Background: Markers of malnutrition-inflammation complex syndrome (MICS) are reported to predict mortality and hospitalization in maintenance haemodialysis (MHD) patients. However, it is not clear which one is a more sensitive and stronger predictor of outcome.

Methods: We examined the utility of 10 markers of MICS as predictors of prospective mortality and hospitalization, which included malnutrition-inflammation score (MIS), a fully quantitative score adopted from subjective global assessment, and serum levels of C-reactive protein (CRP), interleukin-6 (IL-6), tumour necrosis factor-alpha (TNF-alpha), albumin, pre-albumin, total iron binding capacity, creatinine, total cholesterol and normalized protein nitrogen appearance. A cohort of 378 MHD patients, who were randomly selected from eight DaVita dialysis facilities in the South Bay Los Angeles area, was studied.

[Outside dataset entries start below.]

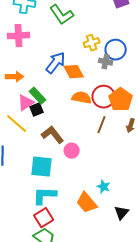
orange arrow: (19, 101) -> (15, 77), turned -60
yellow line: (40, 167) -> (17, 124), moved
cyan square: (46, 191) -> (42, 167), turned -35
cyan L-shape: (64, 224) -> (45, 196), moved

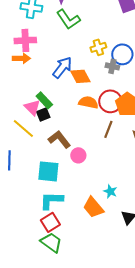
orange arrow: (15, 77) -> (21, 58), moved
pink triangle: (26, 103) -> (32, 107), turned -42

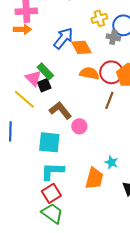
orange trapezoid: (93, 207) -> (94, 178), turned -125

Results: Patients, aged 54.5+/-14.7 years, included 53% men, 47% Hispanics, 30% African-Americans and 55% diabetics, who had undergone MHD for 37+/-34 months. Over a 12-month follow-up, 39 patients died and 208 were hospitalized at least once. Multivariate Cox and Poisson models that included 11 covariates [gender, age, race, ethnicity, diabetes, dialysis vintage, Charlson co-morbidity index (CCI), insurance status, Kt/V, body mass index and history of cardiovascular disease] were explored for the highest quartiles of inflammatory markers or the lowest quartiles of nutritional markers. The magnitude of relative risk of death and hospitalization was greatest for MIS, CRP and IL-6. In extended multivariate models that included all 10 MICS markers and 11 additional covariates simultaneously, CRP, MIS and CCI were the only consistent predictors of mortality and hospitalization, and their outcome predictabilities were superior to serum albumin.

Conclusions: The MIS appears to be a useful, short-term tool to risk-stratify MHD patients and may circumvent the need for measuring inflammatory markers such as CRP or IL-6.